FORT KENT — Not since the ice storm of 1998 left thousands of Mainers without power have repair crews seen damage like what followed last weekend’s snowstorm in central and Down East Maine.
“We have a 37-year [repair crew] veteran who’s retired, and we brought him back in to help,” Scott Richardson, transmission and district supervisor at Emera Maine, said last week. “He told us this was the worst he had seen in his career.”
Wet, heavy snow piled up as high as 17 inches in some of the hardest-hit areas east of Bangor
The storm hit Nov. 2, and by that Sunday afternoon power outages were mounting as the heavy snow and wind gusts snapped tree limbs, pulling down power lines.
By Monday, repair crews from New Brunswick and Nova Scotia were heading to Maine to help restore electricity to more than 140,000 homes.
By Thursday, there were 400 Emera crewmembers working to get the power back on. Susan Faloon, Emera spokesperson, said late last week that most customers were expected to have the lights back on by Friday.
Hit especially hard, said Richardson, were Blue Hill, Brooksville, Cape Rosier and Deer Isle-Stonington.
“I went up [by helicopter] on Monday,” he said. “From the air, we could see we had multiple transmission lines out and trees down across lines.”
Before crews could be sent in, he said, Emera personnel had to first inspect and assess the damage.
“We had to know where to send those crews,” Richardson said. “That assessment can be really time consuming.”
For the most part, he said, customers were understanding.
Faloon and Richardson did say they realize that for customers without power, any amount of time can seem like a long wait for it to be restored.
Some residents were critical of Emera’s response, alleging the company had fewer linemen employed since Bangor Hydro merged with Maine Public Service to become Emera Maine.
“There are just as many linemen under Emera Maine as there was before under Bangor Hydro [and] Maine Public,” Faloon said. “In fact, the Bangor Hydro District can now draw on linemen from the Maine Public District and vice versa, so we already have more lineworkers on staff even before an event.”

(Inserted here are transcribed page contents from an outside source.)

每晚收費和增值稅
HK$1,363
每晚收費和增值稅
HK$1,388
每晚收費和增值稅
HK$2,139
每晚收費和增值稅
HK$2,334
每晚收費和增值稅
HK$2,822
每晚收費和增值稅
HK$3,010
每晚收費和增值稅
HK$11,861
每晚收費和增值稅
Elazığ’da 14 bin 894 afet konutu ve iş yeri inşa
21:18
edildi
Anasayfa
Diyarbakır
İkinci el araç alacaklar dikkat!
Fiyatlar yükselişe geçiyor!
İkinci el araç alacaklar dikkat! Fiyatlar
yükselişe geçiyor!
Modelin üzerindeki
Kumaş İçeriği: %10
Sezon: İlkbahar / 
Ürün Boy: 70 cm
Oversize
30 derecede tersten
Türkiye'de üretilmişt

The storm knocked down about 85 poles, she said, 13 of which belong to FairPoint.
“We have as many field workers as we can safely manage,” Faloon said. “It’s more a matter of the time it takes to make repairs.”

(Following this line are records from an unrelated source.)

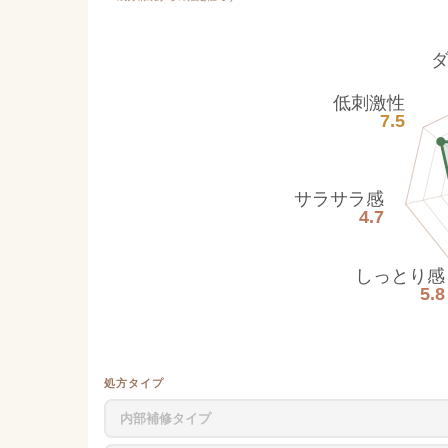
低刺激性
7.5
サラサラ感
4.7
しっとり感
5.8
処方タイプ
内部補修タイプ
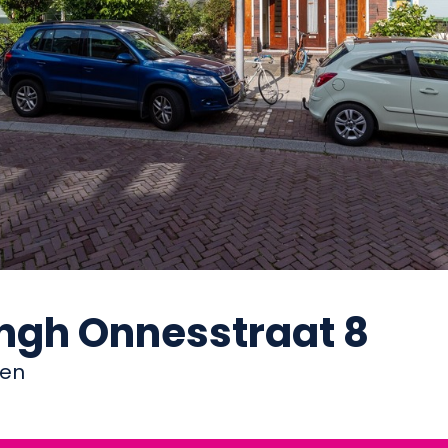
ngh Onnesstraat 8
gen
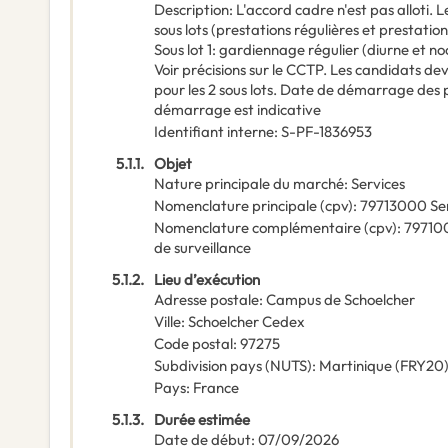
Description
:
L'accord cadre n'est pas alloti. 
sous lots (prestations régulières et prestation
Sous lot 1: gardiennage régulier (diurne et n
Voir précisions sur le CCTP. Les candidats d
pour les 2 sous lots. Date de démarrage des 
démarrage est indicative
Identifiant interne
:
S-PF-1836953
5.1.1.
Objet
Nature principale du marché
:
Services
Nomenclature principale
(
cpv
):
79713000
Se
Nomenclature complémentaire
(
cpv
):
79710
de surveillance
5.1.2.
Lieu d’exécution
Adresse postale
:
Campus de Schoelcher
Ville
:
Schoelcher Cedex
Code postal
:
97275
Subdivision pays (NUTS)
:
Martinique
(
FRY20
Pays
:
France
5.1.3.
Durée estimée
Date de début
:
07/09/2026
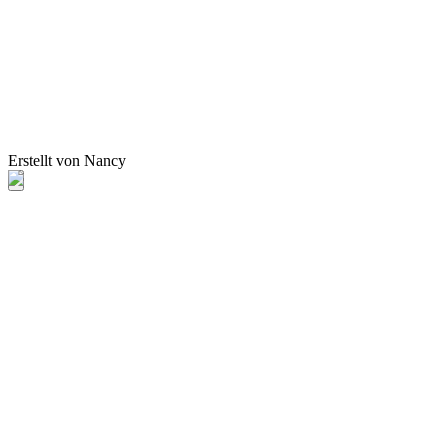
Erstellt von Nancy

It can take up to four hours to replace just one pole, she said.
“In some cases, we have multiple trees on the same line, [and] in one case, there were 10 trees on one line,” Faloon said.

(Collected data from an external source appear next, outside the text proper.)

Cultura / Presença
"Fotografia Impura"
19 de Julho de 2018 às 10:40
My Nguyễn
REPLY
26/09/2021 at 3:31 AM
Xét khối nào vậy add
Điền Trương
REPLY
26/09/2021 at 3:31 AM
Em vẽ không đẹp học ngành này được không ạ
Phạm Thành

She said the ongoing strike of unionized FairPoint communications workers has had no adverse impact on the pole or transmission line repairs.
Poles can be replaced, but a number of the area’s trees took a major hit from which there may be no recovery.
“I saw big spruce knocked over with their roots uprooted,” Richardson said. “We had to go in and take care removing or moving those trees before repair crews could go in.”
Morten Moesswilde, Maine Forest Service district forester out of Jefferson, was on the ground last week surveying the damage first-hand.
“There was considerable tree damage, especially where trees were out in the open and exposed,” he said. “Where there was the combination of heavy snow, high winds and wet, saturated soils we had limb breakage and trees topple.”
This was particularly the case along roads and the edges of fields, he said.
“I’m still spending time going around and looking at different places,” he said on Friday. “I am sure there is a lot more damage out there.”
The heaviest damage, Moesswilde said, appeared to be in the midcoast area in Knox and Waldo counties.
“There were only a few spots the damage was on a multi-acre basis,” he said. “Mostly it was losing a few trees in many spots.”
Most of the trees that were damaged, he said, were already suffering from other ailments or weakness.
“With the balsam [firs], you have generally weak root systems that can cause them to topple in high winds,” he said. “With the hardwoods, a fork in the tree can be a weak point where you see large branches breaking off or the entire tree splitting.”
Adding to the troubles, the early season storm meant many of the non-coniferous trees still had their leaves, on which the heavy snow was able to collect.
Damage such as broken trees and branches, Moesswilde said, is really more of a problem near residences where falling trees and limbs can hit homes or power lines.
“In the woods itself, it was really only significant in a few, isolated places,” he said. “It doesn’t look great, but it’s not a huge issue in terms of [forest] recovery.”
Trees, he said, can survive limb breaks or even trunks splitting, but he cautioned that trees with significant damage can be a hazard near homes or buildings.
“If you are a homeowner and half of a remaining tree becomes a risk, it’s often not a good choice to leave those trees around,” he said. “If it’s just one large limb or a few small branches, the trees can recover.”
As bad as the damage does look in some areas, Moesswilde said it was not as bad as the 1998 ice storm.
“There were a couple of places that had the same magnitude of damage as we saw in 1998,” he said. “But on a regional basis, it was not of that magnitude.”
There won’t be much of the wood worth salvaging on a commercial basis, Moesswilde said, but he did say homeowners will likely be looking for timber worth saving.
“There will be some branch wood going into firewood piles,” he said.